Darren Fell, MD, Crunch Accounting:
“We conducted a survey on the eve of the election showing that the majority of small business owners favoured a Conservative government, so it certainly seems the business community have made their voices heard. While the Conservatives have been quite strong on overall business policies, their support for one-man-band businesses has been less than stellar. Hopefully Cameron will give something back to those who helped re-elect him and introduce some meaningful support for freelancers and contractors.”
Phillippe Gelis, CEO and co-founder, Kantox:
“Politicians are still catching up on fintech. The Conservatives were the only party to mention fintech in their manifesto, professing to ‘back the fintech revolution', but we are yet to see any explicit commitments or detail. Nonetheless, with George Osborne’s pre-election Budget promising further policies to drive innovation in this sector – including opening up banking APIs and a proposed regulatory sandbox – we’re hopeful that conversations will at least be heading in the right direction with the introduction of a Conservative government.”

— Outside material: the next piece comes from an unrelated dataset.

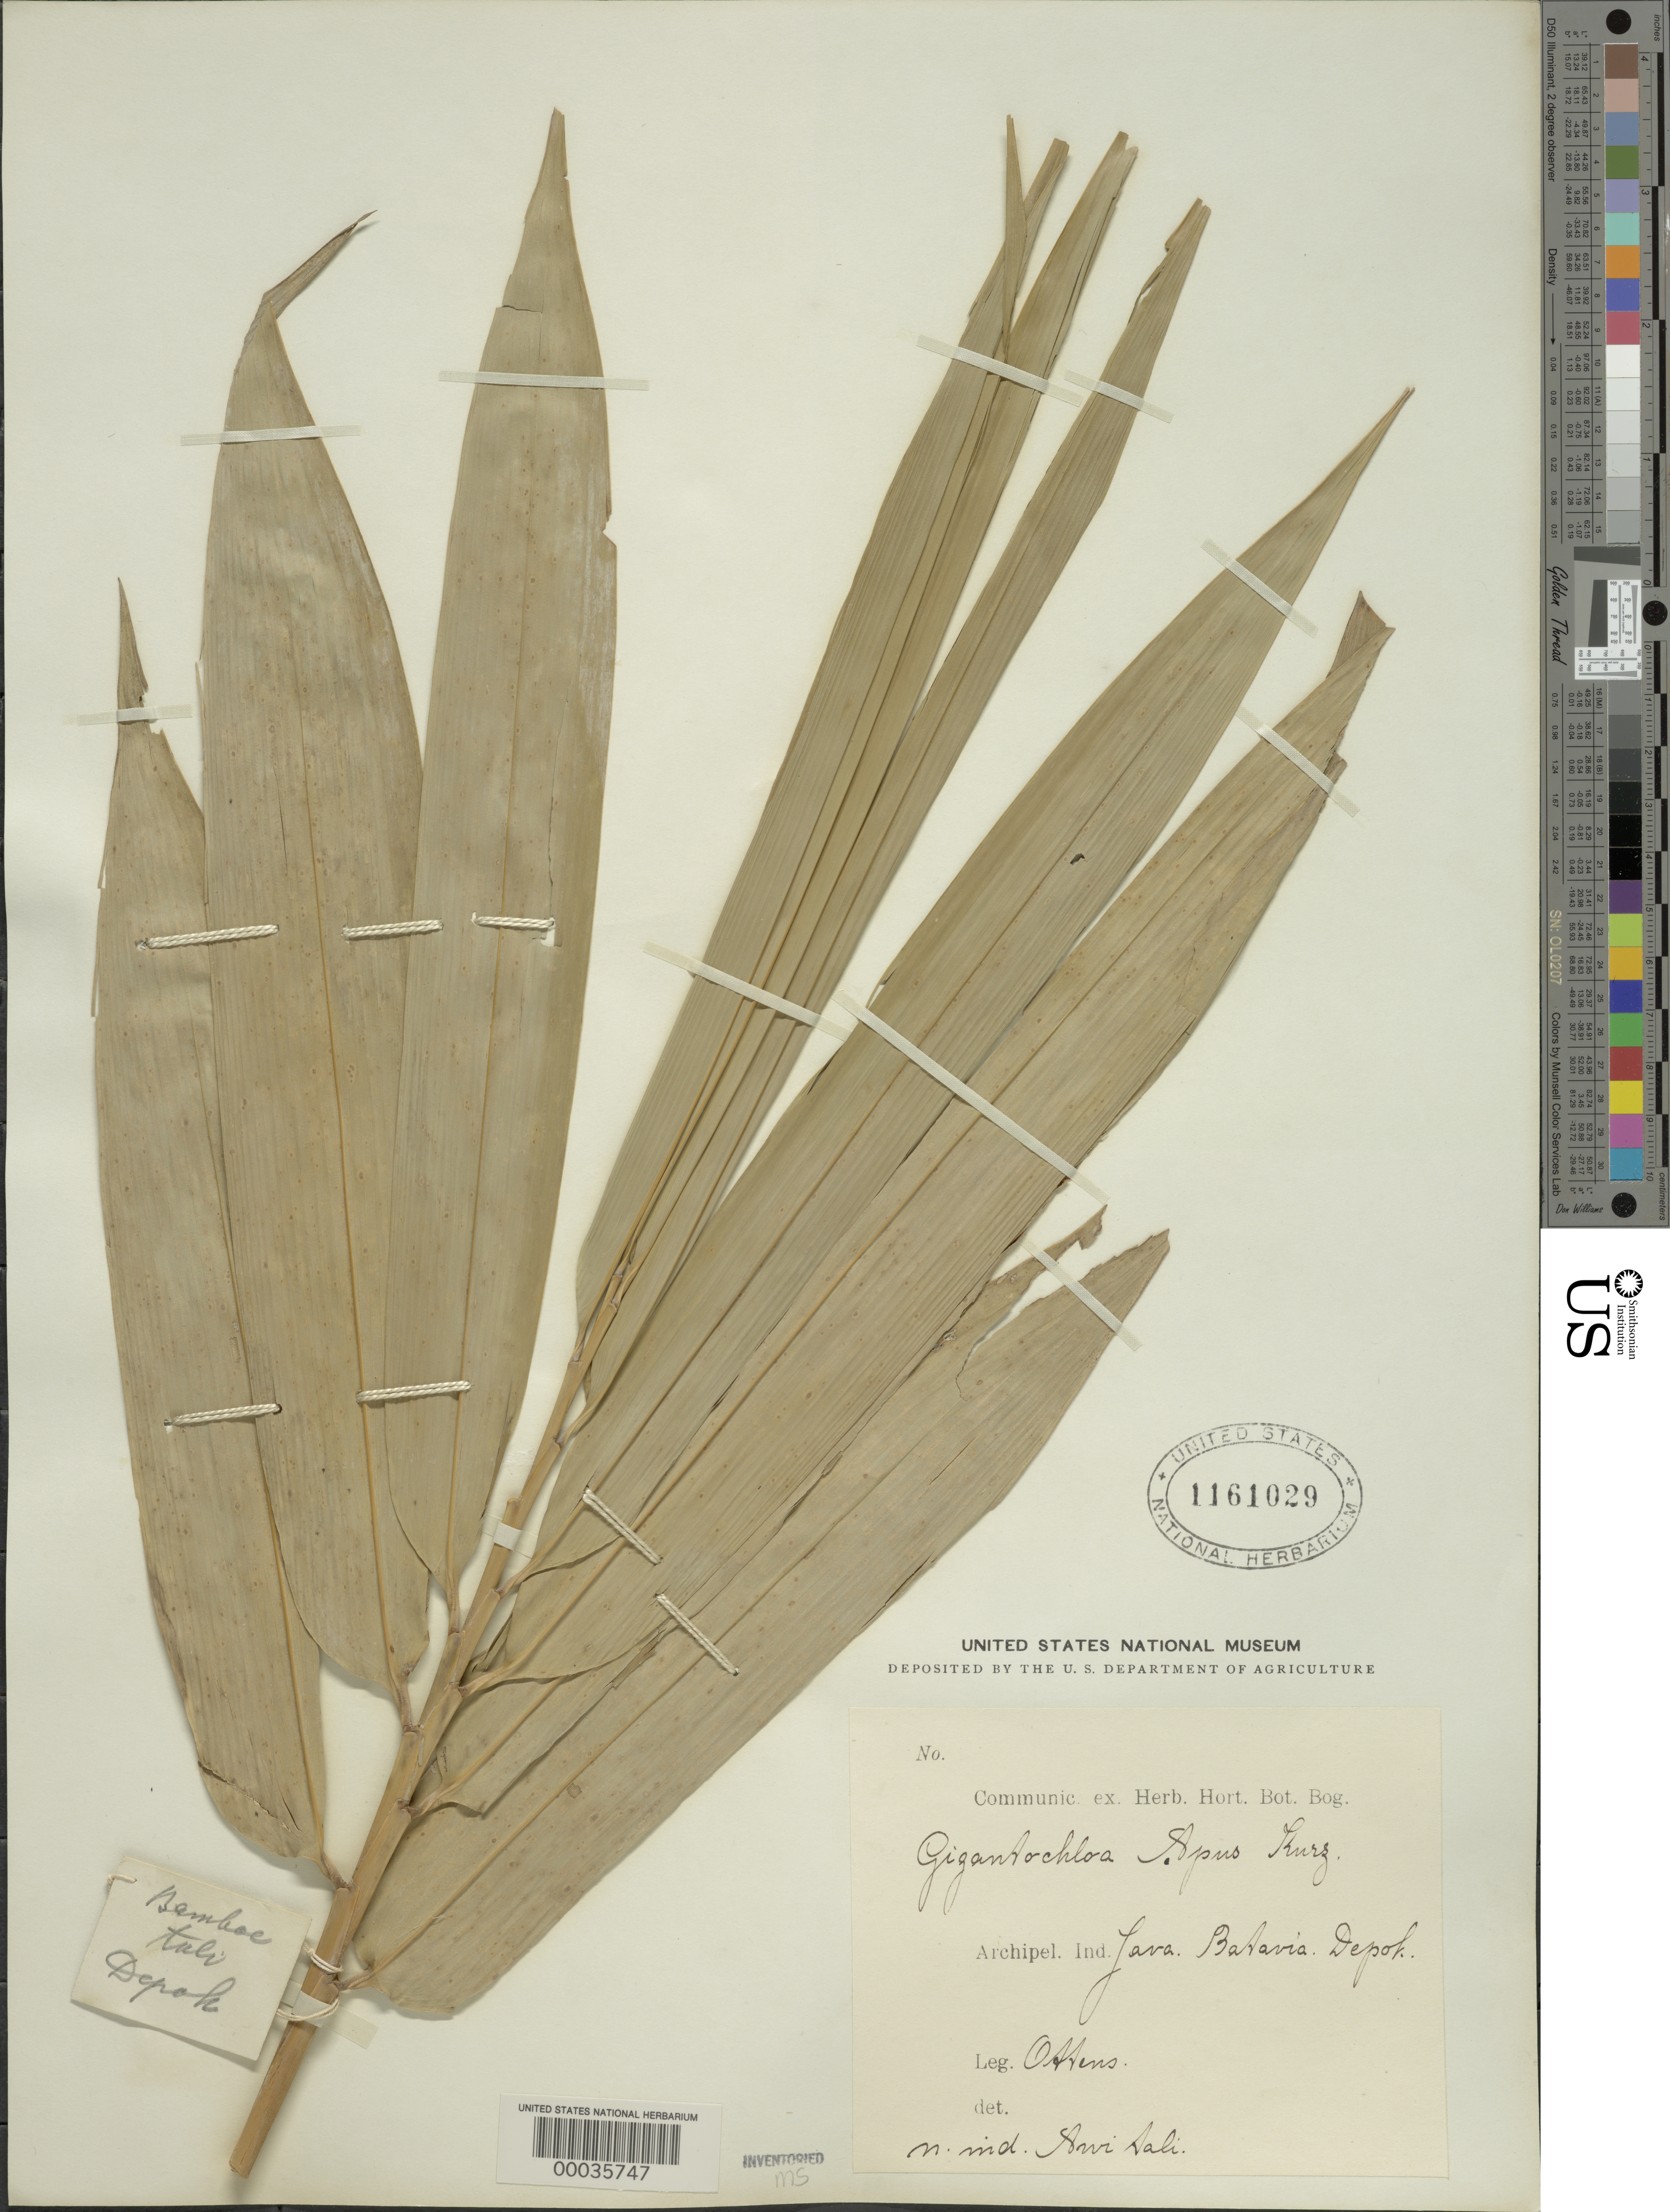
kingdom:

Nimesh Shah and Milan Pandya, partners, Blick Rothenberg:
“A Conservative government will continue to support businesses, in particular by abolishing employer's national insurance for under 21s and apprentices for under 25s and by proposing a review of business rates by the end of 2015 and taking forward any actions from 2017.
These are all positive steps but there is still further to go: we would like to see the Conservatives propose changes to capital gains tax and Entrepreneurs' Relief, which are valuable incentives to those people setting up businesses. It is similarly important that, whilst the Conservatives suggested they would review the non-dom rules, they would retain the regime broadly in its current form in order to encourage international investment in the UK.”
Chris Bryce, chief executive, IPSE:
“We look forward to working with the new government, and all of the parties to best serve the UK’s four and half million self-employed. The Conservative party took up many of IPSE’s ideas in their manifesto and we look forward to seeing these implemented. A new business conciliation service would help address some of the issues stemming from late payments and we hope to play a leading role in contributing to reviews on how, mortgages, pensions and maternity and paternity pay could work better for the self-employed in the new parliament.”